My phone that I just got, got take away from me. What
irony. My alumni friends (Karoline and Randy ) Tried to get it for me but didn't succeed. I
was wondering why hadn't they come to see my improv final,
but I didn't have a phone to call with afterschool and ask
them. I was just standing there waiting for a bus in the
rain. More irony. My umbrella was in my locker. I even went
back for it, but decided as I looked out the window that it
was raining before and is not now. Even if, I'll be right
on the bus and can take a little rain. The bus was all
full. I waited as many full busses passed me and my friends
by. They cheered me up a little. Still this whole finals
thing, just makes any little irritating situation into a
big chunk of hatred and resentment.
Not to mention that I don't have a date for prom or a
dress. I feel like a person on Mad's lowered expectations.
So unwanted. I wanna cast a love spell. I'm that desprate.

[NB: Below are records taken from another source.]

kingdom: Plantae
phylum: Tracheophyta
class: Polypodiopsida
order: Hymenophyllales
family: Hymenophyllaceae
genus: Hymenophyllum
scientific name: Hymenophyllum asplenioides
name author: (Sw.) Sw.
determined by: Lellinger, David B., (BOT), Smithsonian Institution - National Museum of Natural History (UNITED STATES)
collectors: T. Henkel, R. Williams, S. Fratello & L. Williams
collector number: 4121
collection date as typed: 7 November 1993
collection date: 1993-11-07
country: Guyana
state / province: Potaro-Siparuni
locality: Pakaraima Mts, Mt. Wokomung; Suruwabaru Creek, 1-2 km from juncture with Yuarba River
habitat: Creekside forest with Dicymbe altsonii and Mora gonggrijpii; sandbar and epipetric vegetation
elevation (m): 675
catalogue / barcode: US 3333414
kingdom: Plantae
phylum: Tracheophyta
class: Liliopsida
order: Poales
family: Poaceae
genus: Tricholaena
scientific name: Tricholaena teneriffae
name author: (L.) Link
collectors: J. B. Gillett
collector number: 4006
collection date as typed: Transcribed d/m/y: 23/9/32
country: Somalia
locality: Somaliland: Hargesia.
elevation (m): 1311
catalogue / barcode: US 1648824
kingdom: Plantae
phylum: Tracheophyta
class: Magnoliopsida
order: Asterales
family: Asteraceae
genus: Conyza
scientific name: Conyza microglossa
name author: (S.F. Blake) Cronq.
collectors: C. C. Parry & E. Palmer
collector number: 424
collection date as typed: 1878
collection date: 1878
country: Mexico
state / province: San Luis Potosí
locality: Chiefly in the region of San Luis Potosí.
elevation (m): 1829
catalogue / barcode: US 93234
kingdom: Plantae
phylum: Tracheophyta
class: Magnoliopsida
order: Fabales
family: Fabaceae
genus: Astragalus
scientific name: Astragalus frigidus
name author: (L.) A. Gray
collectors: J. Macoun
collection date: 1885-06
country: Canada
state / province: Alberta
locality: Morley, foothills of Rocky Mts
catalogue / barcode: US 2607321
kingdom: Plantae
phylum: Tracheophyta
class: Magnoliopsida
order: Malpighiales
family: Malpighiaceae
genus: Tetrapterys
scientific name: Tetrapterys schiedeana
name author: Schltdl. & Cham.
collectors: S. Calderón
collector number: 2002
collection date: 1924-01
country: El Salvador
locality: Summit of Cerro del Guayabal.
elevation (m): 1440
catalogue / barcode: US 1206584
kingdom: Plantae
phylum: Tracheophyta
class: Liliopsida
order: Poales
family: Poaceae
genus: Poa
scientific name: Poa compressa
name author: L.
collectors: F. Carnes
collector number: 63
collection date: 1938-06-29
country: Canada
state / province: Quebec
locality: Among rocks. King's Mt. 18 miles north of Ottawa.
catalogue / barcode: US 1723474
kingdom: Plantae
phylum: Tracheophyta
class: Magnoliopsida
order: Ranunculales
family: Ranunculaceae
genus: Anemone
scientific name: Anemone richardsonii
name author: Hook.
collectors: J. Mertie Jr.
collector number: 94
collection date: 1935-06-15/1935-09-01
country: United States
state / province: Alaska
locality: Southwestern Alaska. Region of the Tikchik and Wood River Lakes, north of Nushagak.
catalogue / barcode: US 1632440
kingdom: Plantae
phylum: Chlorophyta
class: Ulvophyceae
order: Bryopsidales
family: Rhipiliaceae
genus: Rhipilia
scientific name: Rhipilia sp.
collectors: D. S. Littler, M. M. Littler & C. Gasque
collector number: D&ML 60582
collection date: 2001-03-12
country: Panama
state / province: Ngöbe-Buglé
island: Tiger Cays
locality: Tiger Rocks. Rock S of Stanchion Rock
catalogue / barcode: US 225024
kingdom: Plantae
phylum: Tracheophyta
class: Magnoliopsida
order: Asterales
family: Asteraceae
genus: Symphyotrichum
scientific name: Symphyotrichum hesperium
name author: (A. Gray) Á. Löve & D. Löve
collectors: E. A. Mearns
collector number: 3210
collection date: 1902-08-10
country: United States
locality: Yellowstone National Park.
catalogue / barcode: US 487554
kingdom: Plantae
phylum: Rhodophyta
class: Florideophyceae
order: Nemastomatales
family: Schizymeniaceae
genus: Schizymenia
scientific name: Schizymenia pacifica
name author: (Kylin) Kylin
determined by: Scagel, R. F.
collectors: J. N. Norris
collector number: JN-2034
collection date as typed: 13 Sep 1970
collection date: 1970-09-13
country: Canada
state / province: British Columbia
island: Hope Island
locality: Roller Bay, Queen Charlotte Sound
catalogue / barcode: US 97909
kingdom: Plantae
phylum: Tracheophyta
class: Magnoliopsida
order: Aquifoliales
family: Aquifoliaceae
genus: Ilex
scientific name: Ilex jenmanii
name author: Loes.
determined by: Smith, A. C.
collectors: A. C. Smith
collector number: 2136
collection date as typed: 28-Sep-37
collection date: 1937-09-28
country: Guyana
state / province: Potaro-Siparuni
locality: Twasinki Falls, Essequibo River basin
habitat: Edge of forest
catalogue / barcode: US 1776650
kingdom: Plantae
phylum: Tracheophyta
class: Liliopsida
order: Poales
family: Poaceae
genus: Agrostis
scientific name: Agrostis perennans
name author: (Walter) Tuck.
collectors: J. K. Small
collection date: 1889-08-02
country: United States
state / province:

It would be a simple attraction spell. No love really. I
just want a date, not marriage. I really wanna go with a
guy I can connect with, and flirt with. I want him to take
the garters off my legs with his teeth. It's the only time
I can have that experiance since I'm not wanting to get
married at all. And I'm not gonna let a jack ass go under
my skirt. I feel so unwanted. My friends are thinking of
some possiblities. Kathy came up with the idea of her
boyfriends friend. She said that he can be fun, but
sometimes he can be an ass. If that does happen, I don't
think it's gonna be a good prom. My parents are thinking
Stan. He's no fun though. And he dances like he just walked
out of a blender. If he does god forbid dance at all. He
wouldn't click with my friends and my friends wouldn't
click with him.
The thing with the guy I was gonna ask was that he's out of
town back in his college working there. To tell you the
truth I thought that that would happen. In a way I was
kinda hoping for it, so that something else would happen,
but now that I think of it, even if it would happen, I
doubt it would happen my way.
Yeah so I'm pissed.
P.S. Really I don't understand this. I'm preety. My teeth
aren't perfect I know, but I can be fun and sexy yet I
can't get a date. Seriously, it's like lowered expectations.